From: Andreas H. <li...@hi...> - 2013-05-25 15:07:17
|
Am 25.05.2013 14:27, schrieb Andreas Hilboll: > Hi, > > the netcdf4-python project > (http://netcdf4-python.googlecode.com/svn/trunk/docs/netCDF4.Dataset-class.html#createVariable) > supports a "least_significant_digit" attribute when creating a > variable/array. This leads to a truncation of the array data before > storing it to disk > (https://code.google.com/p/netcdf4-python/source/browse/trunk/netCDF4_utils.py#26), > which leads to be zlib compression more effective. > > My question: Is the same true when I compress the array data with blosc? > Will I get significant compression improvements when truncating my data > before storing it in pytables?

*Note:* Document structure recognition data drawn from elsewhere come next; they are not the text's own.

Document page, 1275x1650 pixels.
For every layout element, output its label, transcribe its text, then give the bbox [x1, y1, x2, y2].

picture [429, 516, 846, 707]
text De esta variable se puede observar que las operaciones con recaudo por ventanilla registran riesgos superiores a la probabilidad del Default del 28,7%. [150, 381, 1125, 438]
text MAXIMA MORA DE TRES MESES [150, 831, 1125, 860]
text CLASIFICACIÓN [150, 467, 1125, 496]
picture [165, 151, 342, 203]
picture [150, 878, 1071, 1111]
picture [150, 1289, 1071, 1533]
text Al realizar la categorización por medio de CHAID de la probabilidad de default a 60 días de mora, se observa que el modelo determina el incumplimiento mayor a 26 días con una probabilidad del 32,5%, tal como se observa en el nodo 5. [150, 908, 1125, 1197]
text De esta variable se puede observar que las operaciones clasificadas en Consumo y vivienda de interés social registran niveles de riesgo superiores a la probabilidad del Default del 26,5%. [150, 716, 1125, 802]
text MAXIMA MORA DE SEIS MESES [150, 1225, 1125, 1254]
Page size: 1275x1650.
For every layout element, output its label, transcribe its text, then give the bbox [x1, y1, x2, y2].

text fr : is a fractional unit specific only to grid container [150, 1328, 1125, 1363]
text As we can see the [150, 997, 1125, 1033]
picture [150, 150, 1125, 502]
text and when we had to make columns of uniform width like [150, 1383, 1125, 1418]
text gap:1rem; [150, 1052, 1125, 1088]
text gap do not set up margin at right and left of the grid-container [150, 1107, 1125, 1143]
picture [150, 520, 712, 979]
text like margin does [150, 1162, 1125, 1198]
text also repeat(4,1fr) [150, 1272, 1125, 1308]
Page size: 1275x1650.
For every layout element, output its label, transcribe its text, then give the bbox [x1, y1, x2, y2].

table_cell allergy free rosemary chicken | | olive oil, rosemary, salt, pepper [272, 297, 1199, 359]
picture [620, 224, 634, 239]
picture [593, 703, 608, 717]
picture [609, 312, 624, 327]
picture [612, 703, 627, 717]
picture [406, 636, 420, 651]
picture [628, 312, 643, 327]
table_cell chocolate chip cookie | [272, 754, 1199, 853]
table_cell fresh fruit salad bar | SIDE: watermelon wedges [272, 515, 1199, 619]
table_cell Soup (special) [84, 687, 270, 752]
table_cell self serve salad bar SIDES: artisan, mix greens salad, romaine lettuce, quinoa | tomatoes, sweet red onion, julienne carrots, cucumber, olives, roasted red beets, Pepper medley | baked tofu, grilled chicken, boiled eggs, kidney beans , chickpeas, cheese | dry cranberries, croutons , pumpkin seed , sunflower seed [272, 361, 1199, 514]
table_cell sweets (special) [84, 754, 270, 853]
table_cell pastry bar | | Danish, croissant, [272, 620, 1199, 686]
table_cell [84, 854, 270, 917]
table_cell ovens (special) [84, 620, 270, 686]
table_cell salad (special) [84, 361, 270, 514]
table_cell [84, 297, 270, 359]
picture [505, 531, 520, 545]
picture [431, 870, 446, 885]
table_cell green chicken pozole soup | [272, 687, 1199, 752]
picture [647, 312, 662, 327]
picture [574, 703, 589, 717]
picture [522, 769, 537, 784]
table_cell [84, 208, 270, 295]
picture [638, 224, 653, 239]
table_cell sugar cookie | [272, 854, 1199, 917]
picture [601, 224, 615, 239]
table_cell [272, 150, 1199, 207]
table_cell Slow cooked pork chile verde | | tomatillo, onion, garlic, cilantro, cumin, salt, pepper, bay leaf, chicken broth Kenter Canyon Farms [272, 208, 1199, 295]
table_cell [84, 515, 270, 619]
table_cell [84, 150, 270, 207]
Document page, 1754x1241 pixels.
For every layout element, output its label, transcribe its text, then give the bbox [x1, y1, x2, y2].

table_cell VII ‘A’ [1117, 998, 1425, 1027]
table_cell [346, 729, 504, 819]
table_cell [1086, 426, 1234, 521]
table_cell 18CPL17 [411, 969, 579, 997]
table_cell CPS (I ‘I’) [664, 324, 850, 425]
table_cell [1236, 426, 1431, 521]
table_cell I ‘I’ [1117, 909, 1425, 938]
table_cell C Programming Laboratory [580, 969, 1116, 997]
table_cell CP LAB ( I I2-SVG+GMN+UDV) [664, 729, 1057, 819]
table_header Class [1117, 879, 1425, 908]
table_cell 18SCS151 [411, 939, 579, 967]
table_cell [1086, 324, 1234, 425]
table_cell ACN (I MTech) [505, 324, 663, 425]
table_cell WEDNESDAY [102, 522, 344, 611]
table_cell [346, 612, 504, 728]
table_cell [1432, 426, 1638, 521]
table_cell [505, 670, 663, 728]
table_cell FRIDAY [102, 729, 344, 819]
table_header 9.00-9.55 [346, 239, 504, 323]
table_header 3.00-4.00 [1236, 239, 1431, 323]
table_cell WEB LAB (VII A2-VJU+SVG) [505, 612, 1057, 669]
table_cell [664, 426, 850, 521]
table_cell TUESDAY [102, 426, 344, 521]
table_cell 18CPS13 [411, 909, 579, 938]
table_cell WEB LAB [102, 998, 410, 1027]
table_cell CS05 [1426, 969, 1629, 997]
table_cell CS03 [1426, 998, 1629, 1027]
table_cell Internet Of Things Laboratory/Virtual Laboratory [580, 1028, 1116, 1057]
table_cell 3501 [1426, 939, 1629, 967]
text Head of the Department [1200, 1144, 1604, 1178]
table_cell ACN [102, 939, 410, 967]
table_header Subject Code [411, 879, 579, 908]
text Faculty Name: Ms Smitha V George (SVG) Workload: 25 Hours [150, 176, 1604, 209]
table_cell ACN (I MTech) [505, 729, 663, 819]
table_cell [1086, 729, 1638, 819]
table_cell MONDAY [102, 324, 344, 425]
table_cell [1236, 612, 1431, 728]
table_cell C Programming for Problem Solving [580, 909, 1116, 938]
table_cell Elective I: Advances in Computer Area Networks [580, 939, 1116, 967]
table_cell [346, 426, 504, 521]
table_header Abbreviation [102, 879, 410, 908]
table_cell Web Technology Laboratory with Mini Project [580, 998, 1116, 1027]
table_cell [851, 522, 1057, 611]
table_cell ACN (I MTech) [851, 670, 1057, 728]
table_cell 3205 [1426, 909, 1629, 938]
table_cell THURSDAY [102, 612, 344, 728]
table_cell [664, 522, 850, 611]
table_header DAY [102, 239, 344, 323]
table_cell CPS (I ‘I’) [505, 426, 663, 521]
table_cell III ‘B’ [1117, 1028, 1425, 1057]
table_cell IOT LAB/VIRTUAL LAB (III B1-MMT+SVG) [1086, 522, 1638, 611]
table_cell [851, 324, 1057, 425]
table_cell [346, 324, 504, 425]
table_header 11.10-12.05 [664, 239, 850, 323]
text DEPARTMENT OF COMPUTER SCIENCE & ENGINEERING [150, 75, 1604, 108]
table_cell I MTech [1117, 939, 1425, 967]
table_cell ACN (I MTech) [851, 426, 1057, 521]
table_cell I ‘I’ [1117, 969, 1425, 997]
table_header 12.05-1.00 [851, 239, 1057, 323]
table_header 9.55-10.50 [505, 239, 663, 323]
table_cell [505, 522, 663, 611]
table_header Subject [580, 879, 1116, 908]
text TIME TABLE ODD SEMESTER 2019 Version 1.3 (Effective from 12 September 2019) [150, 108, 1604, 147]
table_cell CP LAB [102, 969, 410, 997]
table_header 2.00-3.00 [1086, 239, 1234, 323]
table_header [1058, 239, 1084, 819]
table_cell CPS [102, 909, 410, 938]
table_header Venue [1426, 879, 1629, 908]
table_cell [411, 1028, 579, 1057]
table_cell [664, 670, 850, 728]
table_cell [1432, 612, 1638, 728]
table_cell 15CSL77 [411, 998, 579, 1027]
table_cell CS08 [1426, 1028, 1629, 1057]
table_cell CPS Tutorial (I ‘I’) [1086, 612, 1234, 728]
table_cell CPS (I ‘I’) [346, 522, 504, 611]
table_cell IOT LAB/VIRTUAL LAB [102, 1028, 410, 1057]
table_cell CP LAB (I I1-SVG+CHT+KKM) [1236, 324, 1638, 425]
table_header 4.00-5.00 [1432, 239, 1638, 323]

Actually, I can now answer my own question: Yes, it does save some space. As test, I created a file with two 5760x2880x12 arrays of dtype float32. The data values are all in the range between +-1E17. When I truncate the input values to 1E11 (least_significant_digit=-11), when I get about 20% space reduction: -rw-r--r-- 1 andreas andreas 418M Mai 25 16:47 satdb_blosc9-11.h5 -rw-r--r-- 1 andreas andreas 578M Mai 25 16:34 satdb_blosc9.h5 Would you guys be interested in having this as an optional filter? If so, I'd be happy to submit a PR for this. -- Andreas. |